These corporate v. corporate cases aren't as clear cut. It's not like: 
Aha!!!! You breached copyright! Off with his head!

So let's look at the practical breaches here:

(A) It's a decompile and rewrite of the header, for code that has been 
public, and free, for years now. Someone has to show damages and its kind of 
difficult to see what kind of damages Oracle is going to claim here. 
Furthermore, this stuff has NEVER been rolled out into android phones which 
is nice, because it means an order by a judge that google makes this stuff 
unaccessible right now is more or less easy for google to do (they'll need 
to call a total freeze on their repo as wiping these files from the entire 
repo history means the ids change, and with that, all clones and such run 
out of sync).

(B) Its a zip file that absolutely nobody uses and was clearly checked in by 
accident (i.e. the same stuff as above applies), _AND_ it wasn't checked in 
by google. Insofar as a judge will take intent into consideration, that's 
pretty much all aces for google, and again I don't see how Oracle can claim 
significant damages here. Also not rolled out to android phones and thus any 
order by a judge to stop distribution is as trivial as the previous one.

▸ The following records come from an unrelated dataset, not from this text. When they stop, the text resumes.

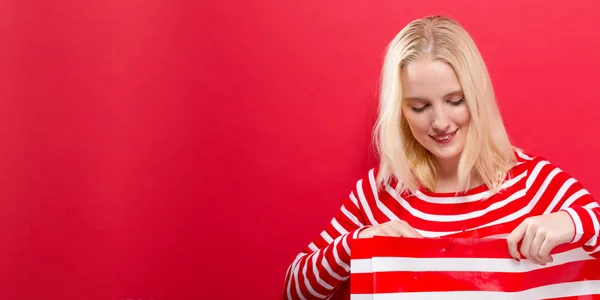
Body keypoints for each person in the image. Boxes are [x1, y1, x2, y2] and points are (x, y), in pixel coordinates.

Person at [282, 15, 600, 300]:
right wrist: (360, 241)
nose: (440, 122)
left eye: (455, 100)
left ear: (478, 96)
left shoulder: (532, 183)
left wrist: (572, 223)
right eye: (419, 107)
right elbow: (297, 289)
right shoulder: (382, 192)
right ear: (400, 112)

There's a set fee for a single breach, which is high for individuals, but 
peanuts to google (something well below a million dollars). Possibly they 
have to pay that, if the judgement swings oracle's way on the copyright 
stuff, but it won't go any further. As google can essentially buy off the 
copyright claim and thus strip it from the much more interesting case, it 
practically means a big loss for Oracle: They have to amend their case from 
"google screwed us by using these 8 patents without a license AND they 
copied a bunch of code from us illegally" to just "They screwed us with 
these 8 unlicensed patents".

Also note that accidental checking in / rewriting copyright header is fairly 
common in open source projects and thus all the various legal entities that 
are friends of FOSS will back google at least on the copyright claims, if it 
comes to that. Specifically, any push by Oracle to somehow attempt to equate 
to massive copyright infringement the following:

the accidental check-in of freely available but not BSD-compatible source in 
a repo as a file that isn't actually used or distributed other than via the 
source repo.

Would certainly cause me a near heart attack, and I'm sure it'll do similar: 
Who the What now?!?!!??? reactions in other FOSS repo maintainers. i.e.: 
Massive PR damage for Oracle and big backlash.

Unless they successfully manage to fake out the greater tech populace again 
by claiming this is all part of a much bigger move. Sure, it is, but that 
doesn't give Oracle an excuse, in my opinion, to use legal tactics that 
would actually work just as well on loads of innocuous (open source) 
projects. Once Oracle tests these silly tricks in court and they hold up, 
we're all screwed.

So, for the sake of open source, I continue to believe Oracle should 
massively lose. Even if you ascribe to the theory that google is doing 
incalculable damage to the java brand and "Write Once, Run Anywhere" 
concept, this holds, because open source is more important than java.

NB: The usual I'm Not A Lawyer disclaimer applies.